** Start Document excerpt **
# Re: Possible problem going forward with normalization

From: Mark E. Davis (markdavis@ispchannel.com)
Date: Mon Dec 27 1999 - 01:13:17 EST

Martin has very good advice here. Notice also an important feature of
normalization:

Suppose the NewSystem normalizes the some data containing character X, and
sends that data to OldSystem, where X is undefined. Since X is undefined, it
should be given a canonical combining order of zero. Then any normalization
on OldSystem with and old version of Unicode will leave X with the same
ordering relative to other characters. For example, suppose we have:

A, dot_under, X, grave.
** End Document excerpt **
** Start Entries shown **
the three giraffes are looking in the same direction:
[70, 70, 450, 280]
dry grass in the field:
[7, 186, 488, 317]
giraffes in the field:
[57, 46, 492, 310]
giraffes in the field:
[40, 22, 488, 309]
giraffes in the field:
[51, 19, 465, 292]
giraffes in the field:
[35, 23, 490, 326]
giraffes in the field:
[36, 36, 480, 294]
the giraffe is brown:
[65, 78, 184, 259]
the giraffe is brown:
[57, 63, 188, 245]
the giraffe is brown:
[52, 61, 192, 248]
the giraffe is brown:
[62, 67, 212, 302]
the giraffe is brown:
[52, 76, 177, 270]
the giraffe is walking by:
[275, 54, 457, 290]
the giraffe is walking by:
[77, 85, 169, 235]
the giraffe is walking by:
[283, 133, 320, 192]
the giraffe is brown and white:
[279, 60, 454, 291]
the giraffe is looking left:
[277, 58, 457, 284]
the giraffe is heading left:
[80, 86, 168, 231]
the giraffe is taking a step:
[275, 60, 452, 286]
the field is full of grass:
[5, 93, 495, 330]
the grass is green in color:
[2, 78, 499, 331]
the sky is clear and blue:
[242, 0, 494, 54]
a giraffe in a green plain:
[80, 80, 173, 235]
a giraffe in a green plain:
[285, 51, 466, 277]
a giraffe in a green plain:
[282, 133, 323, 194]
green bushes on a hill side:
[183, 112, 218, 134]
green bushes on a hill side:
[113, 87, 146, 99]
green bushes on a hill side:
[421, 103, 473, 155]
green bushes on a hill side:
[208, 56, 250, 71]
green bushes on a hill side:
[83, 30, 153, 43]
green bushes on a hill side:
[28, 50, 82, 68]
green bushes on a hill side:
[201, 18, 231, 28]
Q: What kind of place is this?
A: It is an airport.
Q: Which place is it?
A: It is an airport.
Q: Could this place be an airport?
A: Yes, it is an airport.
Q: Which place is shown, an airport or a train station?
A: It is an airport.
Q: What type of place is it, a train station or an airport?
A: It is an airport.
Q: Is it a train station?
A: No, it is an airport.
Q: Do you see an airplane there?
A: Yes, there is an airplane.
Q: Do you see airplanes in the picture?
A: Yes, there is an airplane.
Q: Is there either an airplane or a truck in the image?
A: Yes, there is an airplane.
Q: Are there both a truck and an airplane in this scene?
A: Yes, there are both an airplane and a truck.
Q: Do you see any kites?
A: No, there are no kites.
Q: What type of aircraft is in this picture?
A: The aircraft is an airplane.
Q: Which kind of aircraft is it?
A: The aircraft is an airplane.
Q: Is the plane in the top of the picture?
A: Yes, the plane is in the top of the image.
** End Entries shown **
** Start Entries shown **
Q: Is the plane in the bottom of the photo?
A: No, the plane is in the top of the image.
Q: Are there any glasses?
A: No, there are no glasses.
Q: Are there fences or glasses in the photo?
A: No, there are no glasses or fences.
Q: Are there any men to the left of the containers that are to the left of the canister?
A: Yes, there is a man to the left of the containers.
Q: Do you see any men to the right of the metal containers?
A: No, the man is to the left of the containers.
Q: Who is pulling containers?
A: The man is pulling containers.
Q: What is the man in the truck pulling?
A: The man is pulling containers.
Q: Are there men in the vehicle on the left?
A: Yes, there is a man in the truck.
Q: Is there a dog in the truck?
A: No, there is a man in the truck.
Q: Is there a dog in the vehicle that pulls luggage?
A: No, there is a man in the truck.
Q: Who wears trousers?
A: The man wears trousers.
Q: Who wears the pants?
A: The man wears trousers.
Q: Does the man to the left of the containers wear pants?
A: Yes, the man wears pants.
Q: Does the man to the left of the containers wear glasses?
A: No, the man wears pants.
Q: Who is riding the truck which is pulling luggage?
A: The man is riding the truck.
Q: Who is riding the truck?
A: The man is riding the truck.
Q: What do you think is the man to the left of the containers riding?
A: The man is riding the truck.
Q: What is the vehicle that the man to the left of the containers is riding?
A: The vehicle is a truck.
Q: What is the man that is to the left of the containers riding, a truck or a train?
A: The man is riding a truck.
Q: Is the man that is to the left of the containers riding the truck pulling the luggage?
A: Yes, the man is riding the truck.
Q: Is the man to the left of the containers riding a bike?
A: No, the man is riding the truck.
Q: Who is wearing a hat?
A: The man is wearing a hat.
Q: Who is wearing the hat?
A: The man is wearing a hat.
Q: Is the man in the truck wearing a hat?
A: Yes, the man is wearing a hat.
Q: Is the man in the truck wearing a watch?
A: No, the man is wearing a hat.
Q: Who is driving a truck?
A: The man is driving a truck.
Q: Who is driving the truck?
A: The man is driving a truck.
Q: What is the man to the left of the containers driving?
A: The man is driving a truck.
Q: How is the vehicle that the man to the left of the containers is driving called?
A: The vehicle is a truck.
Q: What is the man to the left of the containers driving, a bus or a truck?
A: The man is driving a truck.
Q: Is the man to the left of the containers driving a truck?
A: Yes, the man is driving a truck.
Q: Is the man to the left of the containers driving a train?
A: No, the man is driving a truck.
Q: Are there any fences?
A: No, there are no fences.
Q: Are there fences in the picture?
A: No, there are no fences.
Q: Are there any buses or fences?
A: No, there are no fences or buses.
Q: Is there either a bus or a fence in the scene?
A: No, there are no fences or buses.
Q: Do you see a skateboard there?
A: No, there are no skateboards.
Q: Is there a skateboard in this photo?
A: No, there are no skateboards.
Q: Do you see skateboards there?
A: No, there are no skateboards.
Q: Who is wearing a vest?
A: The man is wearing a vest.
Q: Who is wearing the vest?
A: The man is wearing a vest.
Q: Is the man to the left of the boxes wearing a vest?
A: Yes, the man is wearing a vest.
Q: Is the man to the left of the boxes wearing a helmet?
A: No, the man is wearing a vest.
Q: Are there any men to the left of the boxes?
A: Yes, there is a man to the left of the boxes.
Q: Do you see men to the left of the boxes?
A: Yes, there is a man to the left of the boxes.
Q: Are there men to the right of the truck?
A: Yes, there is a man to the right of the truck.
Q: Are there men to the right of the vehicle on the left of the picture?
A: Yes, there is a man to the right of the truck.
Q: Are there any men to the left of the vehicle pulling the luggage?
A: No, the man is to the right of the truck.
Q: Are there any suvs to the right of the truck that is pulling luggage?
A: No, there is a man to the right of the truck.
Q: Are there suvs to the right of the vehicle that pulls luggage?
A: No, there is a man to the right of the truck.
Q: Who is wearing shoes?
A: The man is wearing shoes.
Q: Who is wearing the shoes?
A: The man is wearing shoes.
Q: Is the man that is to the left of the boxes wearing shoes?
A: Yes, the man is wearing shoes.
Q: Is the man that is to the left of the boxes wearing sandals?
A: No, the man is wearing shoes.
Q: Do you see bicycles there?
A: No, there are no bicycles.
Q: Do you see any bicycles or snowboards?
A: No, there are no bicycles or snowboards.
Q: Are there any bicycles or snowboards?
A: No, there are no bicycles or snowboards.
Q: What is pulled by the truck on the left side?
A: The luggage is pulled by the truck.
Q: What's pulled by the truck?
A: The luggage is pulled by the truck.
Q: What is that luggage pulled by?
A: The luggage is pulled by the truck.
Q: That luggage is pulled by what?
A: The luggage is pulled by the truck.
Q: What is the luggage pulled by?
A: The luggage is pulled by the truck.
** End Entries shown **
Exercises to complete:
a) Answer these questions about the mailing-list post on normalization:
(i) Whose advice does the post call very good?
(ii) What canonical combining order should an undefined character X be given?
(iii) What sequence is given as the example?
b) Revise the mailing-list post on normalization by reproducing the passage between "Martin has very" and "dot_under, X, grave.", inclusive, with "OldSystem" replaced by "LegacySystem".
c) Proceed with the mailing-list post on normalization, picking up after its final line.

Replies:
a)
(i) Martin's
(ii) Zero
(iii) A, dot_under, X, grave

b)
Martin has very good advice here. Notice also an important feature of
normalization:

Suppose the NewSystem normalizes the some data containing character X, and
sends that data to LegacySystem, where X is undefined. Since X is undefined, it
should be given a canonical combining order of zero. Then any normalization
on LegacySystem with and old version of Unicode will leave X with the same
ordering relative to other characters. For example, suppose we have:

A, dot_under, X, grave.

c)
On NewSystem, X could have either a canonical value of zero, or anything
from 220 to 230. [See
"ftp://ftp.unicode.org/Public/UNIDATA/UnicodeData.html#Canonical Combining
Classes" for a list of the canonical classes.] Either one is proper,
canonical order. On OldSystem, if X is given the value zero, then any
canonical rearrangement will still leave the values in correct canonical
order on both systems. Of course, the probability is very high that any new
character will have a canonical value of 0 in any event.

The only problem would occur if a program on OldSystem altered the text. If
it inserted a new accent -- acute -- then it does make a difference what the
canonical combining class of X was. OldSystem would think that the following
was in canonical order:

A, dot_under, acute, X, grave.

while if X had the value 222 (for example) on NewSystem, then the proper
order would be:

A, dot_under, X, acute, grave.

The only way we could make this absolutely work across new versions is:

a) define ranges of unassigned characters for particular combining classes,
and only assign non-zero combining class characters in those ranges.
b) restrict the number of canonical ordering classes to the current set of
values. (This is not strictly necessary, but makes (a) easier.)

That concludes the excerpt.